Lucy Mangan 

Miriam’s Big Fat Adventure review – Margolyes chews the fat on obesity

The actor and national institution delved into changing attitudes to weight, in a show that took in stigma, mental health and other heavy issues besides
  
  

Miriam Margolyes at bootcamp in the first episode of Miriam’s Big Fat Adventure.
Miriam Margolyes at bootcamp in the first episode of Miriam’s Big Fat Adventure. Photograph: Production/BBC/Wild Pictures

The main takeaway and perhaps the only true insight to be gained from Miriam’s Big Fat Adventure, a two-part documentary, in which the actor and Great British Institution Miriam Margolyes set out to anatomise cultural attitudes to fatness and the rise of the body-positivity movement, comes in the opening minutes. “I’m happy with who I am,” says Margolyes. “I’m happy with my face, I’m happy with my life. I am disgusted with my body. I loathe it. If I could migrate the whole of my personality and face on to another body, I’d be delighted.”

It is a better indication than anything that follows of the depths of the tyranny of thinness. If this 78-year-old iconoclast and hogshead of talent squeezed into a pint pot has been unable to avoid internalising the absurd yet absurdly endemic social prejudice harboured against the carrying of excess fat, what chance do any of us have?

The programme suffered from the same problem faced by Kathy Burke’s similar series All Woman last year. Both squandered the gift of having a warm, intelligent and unusually direct presenter (though, unexpectedly, Margolyes seemed to pull her punches slightly throughout – both more than you thought she would and more than Burke did) by never really pulling it all together into any kind of overarching critique.
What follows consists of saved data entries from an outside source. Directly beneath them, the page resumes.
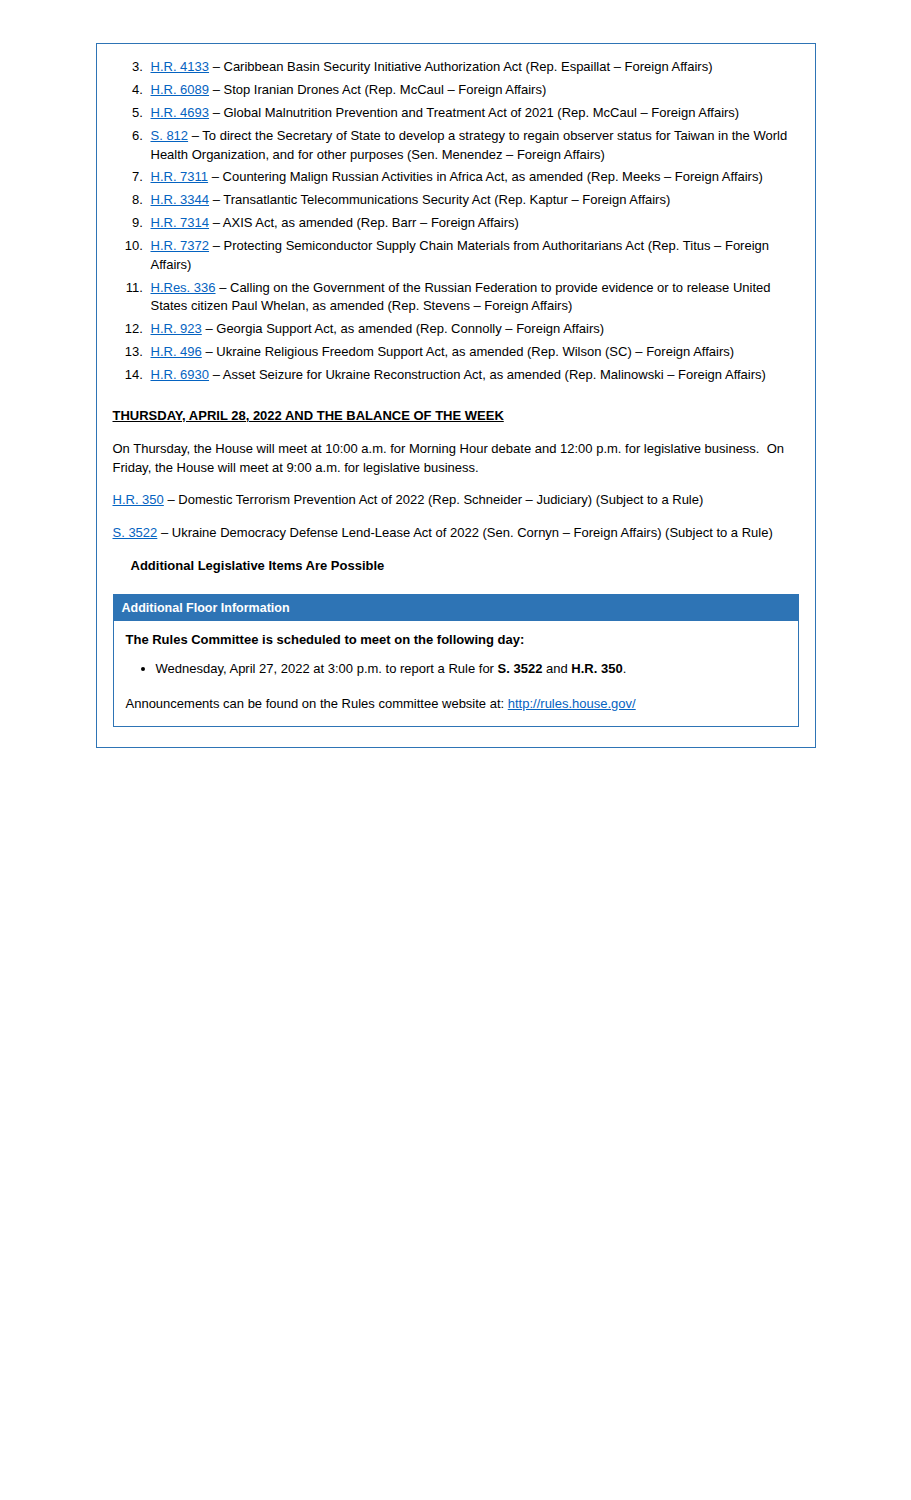H.R. 4133 – Caribbean Basin Security Initiative Authorization Act (Rep. Espaillat – Foreign Affairs)
H.R. 6089 – Stop Iranian Drones Act (Rep. McCaul – Foreign Affairs)
H.R. 4693 – Global Malnutrition Prevention and Treatment Act of 2021 (Rep. McCaul – Foreign Affairs)
S. 812 – To direct the Secretary of State to develop a strategy to regain observer status for Taiwan in the World Health Organization, and for other purposes (Sen. Menendez – Foreign Affairs)
H.R. 7311 – Countering Malign Russian Activities in Africa Act, as amended (Rep. Meeks – Foreign Affairs)
H.R. 3344 – Transatlantic Telecommunications Security Act (Rep. Kaptur – Foreign Affairs)
H.R. 7314 – AXIS Act, as amended (Rep. Barr – Foreign Affairs)
H.R. 7372 – Protecting Semiconductor Supply Chain Materials from Authoritarians Act (Rep. Titus – Foreign Affairs)
H.Res. 336 – Calling on the Government of the Russian Federation to provide evidence or to release United States citizen Paul Whelan, as amended (Rep. Stevens – Foreign Affairs)
H.R. 923 – Georgia Support Act, as amended (Rep. Connolly – Foreign Affairs)
H.R. 496 – Ukraine Religious Freedom Support Act, as amended (Rep. Wilson (SC) – Foreign Affairs)
H.R. 6930 – Asset Seizure for Ukraine Reconstruction Act, as amended (Rep. Malinowski – Foreign Affairs)
THURSDAY, APRIL 28, 2022 AND THE BALANCE OF THE WEEK
On Thursday, the House will meet at 10:00 a.m. for Morning Hour debate and 12:00 p.m. for legislative business. On Friday, the House will meet at 9:00 a.m. for legislative business.
H.R. 350 – Domestic Terrorism Prevention Act of 2022 (Rep. Schneider – Judiciary) (Subject to a Rule)
S. 3522 – Ukraine Democracy Defense Lend-Lease Act of 2022 (Sen. Cornyn – Foreign Affairs) (Subject to a Rule)
Additional Legislative Items Are Possible
Additional Floor Information
The Rules Committee is scheduled to meet on the following day:
Wednesday, April 27, 2022 at 3:00 p.m. to report a Rule for S. 3522 and H.R. 350.
Announcements can be found on the Rules committee website at: http://rules.house.gov/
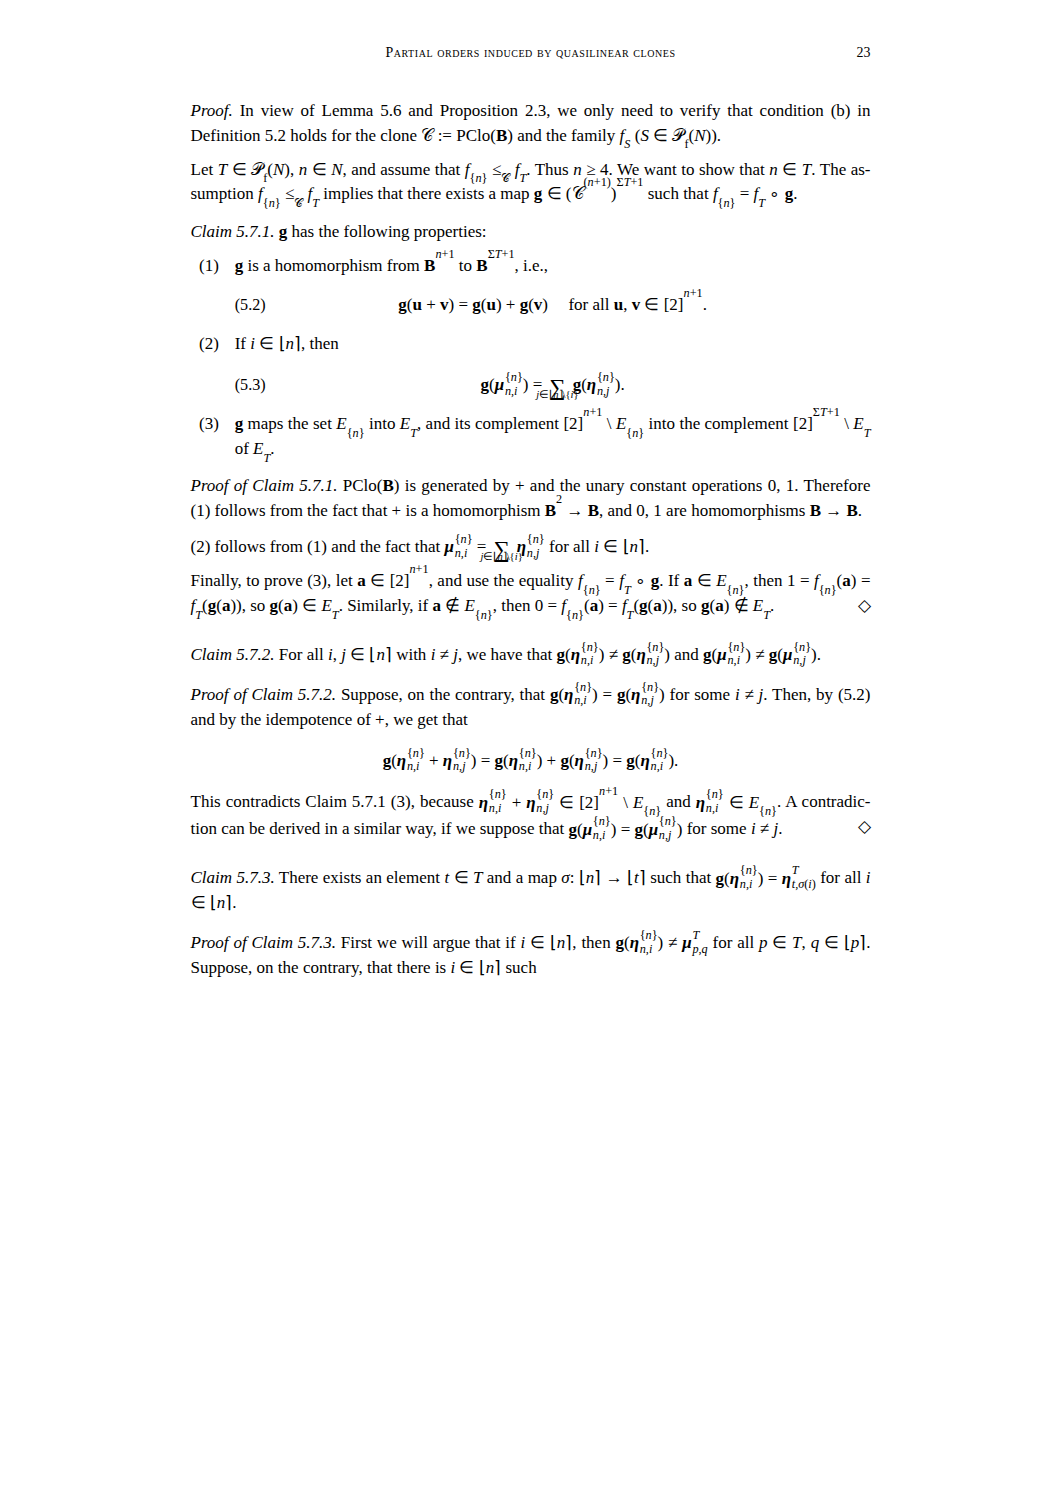Partial orders induced by quasilinear clones 23
Proof. In view of Lemma 5.6 and Proposition 2.3, we only need to verify that condition (b) in Definition 5.2 holds for the clone 𝒞 := PClo(B) and the family fS (S ∈ 𝒫f(N)).
Let T ∈ 𝒫f(N), n ∈ N, and assume that f{n} ≤𝒞 fT. Thus n ≥ 4. We want to show that n ∈ T. The assumption f{n} ≤𝒞 fT implies that there exists a map g ∈ (𝒞(n+1))ΣT+1 such that f{n} = fT ∘ g.
Claim 5.7.1. g has the following properties:
g is a homomorphism from Bn+1 to BΣT+1, i.e.,
(5.2) g(u + v) = g(u) + g(v) for all u, v ∈ [2]n+1.
If i ∈ ⌊n⌉, then
(5.3) g(μ{n}n,i) = ∑j∈⌊n⌉\{i} g(η{n}n,j).
g maps the set E{n} into ET, and its complement [2]n+1 \ E{n} into the complement [2]ΣT+1 \ ET of ET.
Proof of Claim 5.7.1. PClo(B) is generated by + and the unary constant operations 0, 1. Therefore (1) follows from the fact that + is a homomorphism B2 → B, and 0, 1 are homomorphisms B → B.
(2) follows from (1) and the fact that μ{n}n,i = ∑j∈⌊n⌉\{i} η{n}n,j for all i ∈ ⌊n⌉.
Finally, to prove (3), let a ∈ [2]n+1, and use the equality f{n} = fT ∘ g. If a ∈ E{n}, then 1 = f{n}(a) = fT(g(a)), so g(a) ∈ ET. Similarly, if a ∉ E{n}, then 0 = f{n}(a) = fT(g(a)), so g(a) ∉ ET.◇
Claim 5.7.2. For all i, j ∈ ⌊n⌉ with i ≠ j, we have that g(η{n}n,i) ≠ g(η{n}n,j) and g(μ{n}n,i) ≠ g(μ{n}n,j).
Proof of Claim 5.7.2. Suppose, on the contrary, that g(η{n}n,i) = g(η{n}n,j) for some i ≠ j. Then, by (5.2) and by the idempotence of +, we get that
g(η{n}n,i + η{n}n,j) = g(η{n}n,i) + g(η{n}n,j) = g(η{n}n,i).
This contradicts Claim 5.7.1 (3), because η{n}n,i + η{n}n,j ∈ [2]n+1 \ E{n} and η{n}n,i ∈ E{n}. A contradiction can be derived in a similar way, if we suppose that g(μ{n}n,i) = g(μ{n}n,j) for some i ≠ j.◇
Claim 5.7.3. There exists an element t ∈ T and a map σ: ⌊n⌉ → ⌊t⌉ such that g(η{n}n,i) = ηTt,σ(i) for all i ∈ ⌊n⌉.
Proof of Claim 5.7.3. First we will argue that if i ∈ ⌊n⌉, then g(η{n}n,i) ≠ μTp,q for all p ∈ T, q ∈ ⌊p⌉. Suppose, on the contrary, that there is i ∈ ⌊n⌉ such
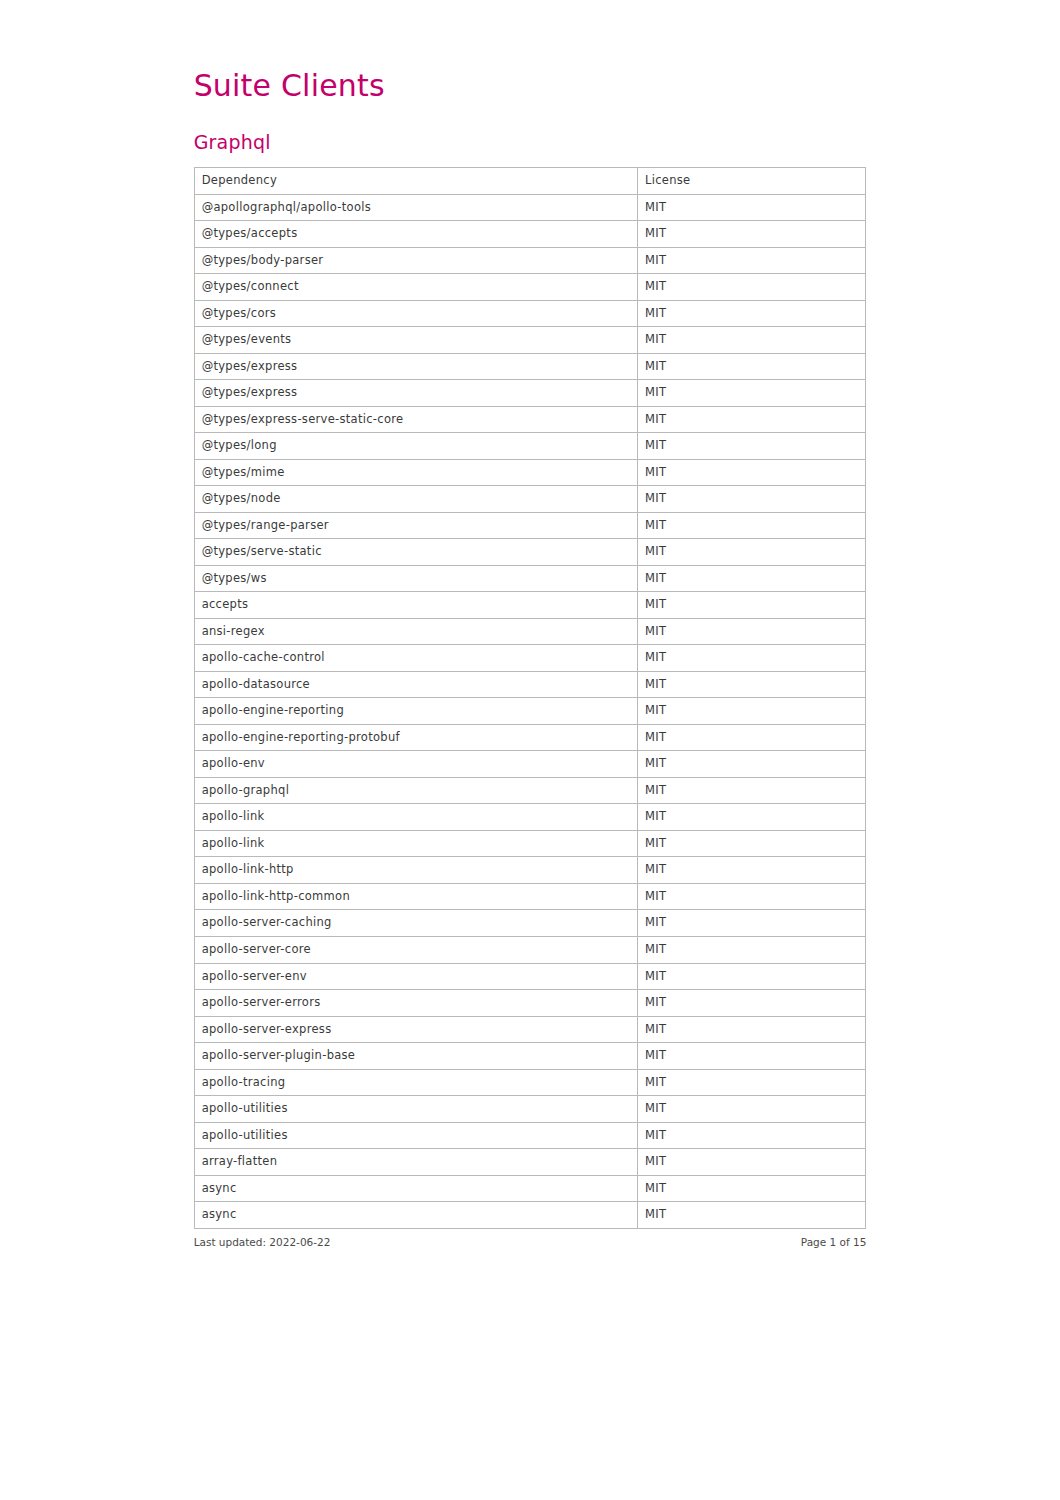Suite Clients
Graphql
| Dependency | License |
| --- | --- |
| @apollographql/apollo-tools | MIT |
| @types/accepts | MIT |
| @types/body-parser | MIT |
| @types/connect | MIT |
| @types/cors | MIT |
| @types/events | MIT |
| @types/express | MIT |
| @types/express | MIT |
| @types/express-serve-static-core | MIT |
| @types/long | MIT |
| @types/mime | MIT |
| @types/node | MIT |
| @types/range-parser | MIT |
| @types/serve-static | MIT |
| @types/ws | MIT |
| accepts | MIT |
| ansi-regex | MIT |
| apollo-cache-control | MIT |
| apollo-datasource | MIT |
| apollo-engine-reporting | MIT |
| apollo-engine-reporting-protobuf | MIT |
| apollo-env | MIT |
| apollo-graphql | MIT |
| apollo-link | MIT |
| apollo-link | MIT |
| apollo-link-http | MIT |
| apollo-link-http-common | MIT |
| apollo-server-caching | MIT |
| apollo-server-core | MIT |
| apollo-server-env | MIT |
| apollo-server-errors | MIT |
| apollo-server-express | MIT |
| apollo-server-plugin-base | MIT |
| apollo-tracing | MIT |
| apollo-utilities | MIT |
| apollo-utilities | MIT |
| array-flatten | MIT |
| async | MIT |
| async | MIT |
Last updated: 2022-06-22 Page 1 of 15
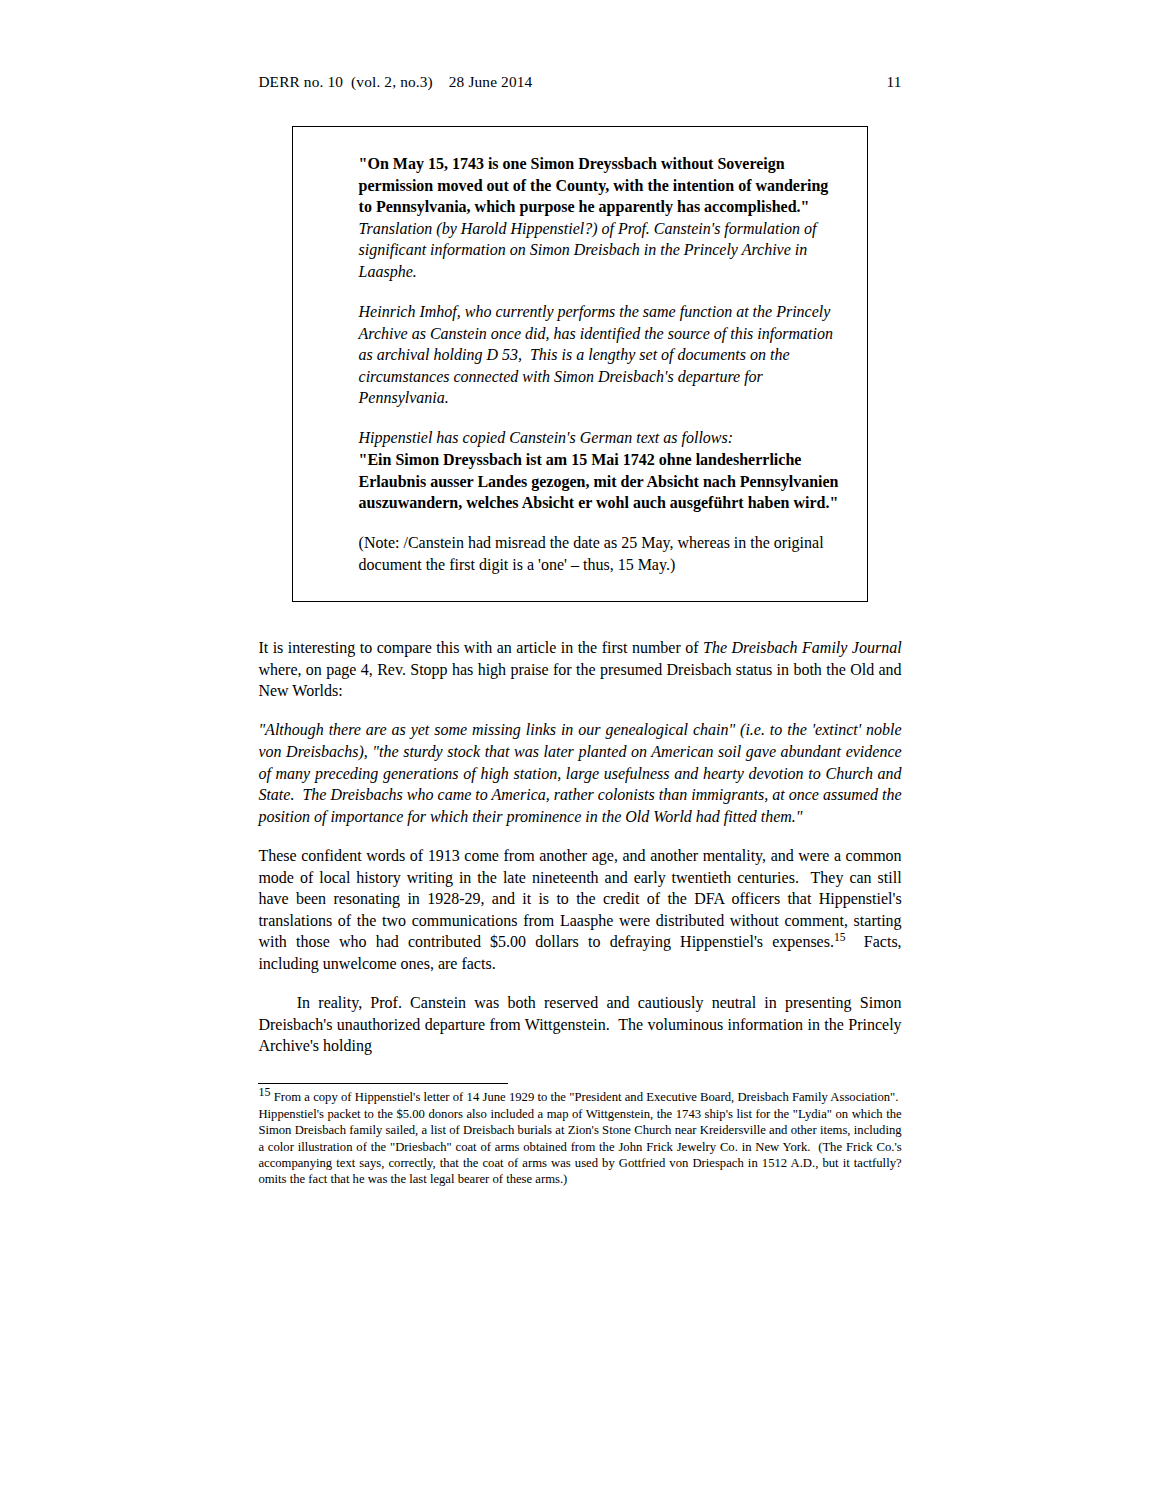DERR no. 10 (vol. 2, no.3) 28 June 2014
11
"On May 15, 1743 is one Simon Dreyssbach without Sovereign permission moved out of the County, with the intention of wandering to Pennsylvania, which purpose he apparently has accomplished." Translation (by Harold Hippenstiel?) of Prof. Canstein's formulation of significant information on Simon Dreisbach in the Princely Archive in Laasphe.
Heinrich Imhof, who currently performs the same function at the Princely Archive as Canstein once did, has identified the source of this information as archival holding D 53, This is a lengthy set of documents on the circumstances connected with Simon Dreisbach's departure for Pennsylvania.
Hippenstiel has copied Canstein's German text as follows:
"Ein Simon Dreyssbach ist am 15 Mai 1742 ohne landesherrliche Erlaubnis ausser Landes gezogen, mit der Absicht nach Pennsylvanien auszuwandern, welches Absicht er wohl auch ausgeführt haben wird."
(Note: /Canstein had misread the date as 25 May, whereas in the original document the first digit is a 'one' – thus, 15 May.)
It is interesting to compare this with an article in the first number of The Dreisbach Family Journal where, on page 4, Rev. Stopp has high praise for the presumed Dreisbach status in both the Old and New Worlds:
"Although there are as yet some missing links in our genealogical chain" (i.e. to the 'extinct' noble von Dreisbachs), "the sturdy stock that was later planted on American soil gave abundant evidence of many preceding generations of high station, large usefulness and hearty devotion to Church and State. The Dreisbachs who came to America, rather colonists than immigrants, at once assumed the position of importance for which their prominence in the Old World had fitted them."
These confident words of 1913 come from another age, and another mentality, and were a common mode of local history writing in the late nineteenth and early twentieth centuries. They can still have been resonating in 1928-29, and it is to the credit of the DFA officers that Hippenstiel's translations of the two communications from Laasphe were distributed without comment, starting with those who had contributed $5.00 dollars to defraying Hippenstiel's expenses.15 Facts, including unwelcome ones, are facts.
In reality, Prof. Canstein was both reserved and cautiously neutral in presenting Simon Dreisbach's unauthorized departure from Wittgenstein. The voluminous information in the Princely Archive's holding
15 From a copy of Hippenstiel's letter of 14 June 1929 to the "President and Executive Board, Dreisbach Family Association". Hippenstiel's packet to the $5.00 donors also included a map of Wittgenstein, the 1743 ship's list for the "Lydia" on which the Simon Dreisbach family sailed, a list of Dreisbach burials at Zion's Stone Church near Kreidersville and other items, including a color illustration of the "Driesbach" coat of arms obtained from the John Frick Jewelry Co. in New York. (The Frick Co.'s accompanying text says, correctly, that the coat of arms was used by Gottfried von Driespach in 1512 A.D., but it tactfully? omits the fact that he was the last legal bearer of these arms.)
Both women excel at drawing out stories from interviewees and commenting thereafter, but their programmes fail to create a sense of the systemic problems at work.

Margolyes started off with a visit to a health farm-cum-bootcamp run by ex-marine Craig and his wife Paula. Paula was one of the many people Margolyes met who associate their mental health problems (current or past) with their size and weight, though – in this first episode at least – the link between the two (correlation? causal? in which direction?) was barely addressed. Similarly, despite a plethora of decades-old remembered slights and comments – often during adolescence – that cut to the quick, the question of how much social attitudes aggravate the problem once it is established was never properly pursued. The segment where a psychologist researched the matter (which included one of his volunteers walking around town in a fat suit and returning to say nothing of any import whatsoever) was banal in the extreme.

One camp attendee – a habitual binge-eater at home – described the benefit of the place and its controlled environment as enabling residents “to realise what your body actually needs”. This was, effectively, a point about living in a modern, obesogenic environment and, indirectly, about who is responsible for creating and now for dismantling/resisting that. Do we follow the money and blame the (processed) food, sugar, corn syrup industries or the government and its regulations of these areas? Or does responsibility and culpability only ever lie with individuals and how much willpower they can or cannot muster in the face of temptation?

Which was a point – or points – surely worth picking up on. Especially later, when Margolyes was in conversation with body-positive activists who tend, amid valid denunciations of the cultural politics of being fat and the way fat people are treated, not to be able to deal so effectively with the scientific evidence of the physical ill-effects of obesity. The question of whether we can admit there is such a thing as a healthy weight (ie one that enables rather than hinders the smooth functioning of vital organs and allows the full range of bodily movement you might reasonably expect to deploy in an average day), while also rejecting the notion than anyone should be shamed, was not fully considered, as we teleported between ideas without ever tracing the possible routes between them.

But it was, at least, effective testimony to the Herculean task before anyone unhappy with their size in 2020. This was largely down to Margolyes’s honesty about her own feelings and experiences, and the time she spent talking to fellow camp attendees and the loved ones affected by their weight and/or disordered eating. Georgia’s mother in particular symbolised the grief and helplessness felt by anyone who has to watch someone they love behave in ways that make them unhappy but which are beyond external control. And, ultimately, there was a clear message: whether you learn to lose weight or to accept it, modern times, modern supermarkets and modern culture are not there to help.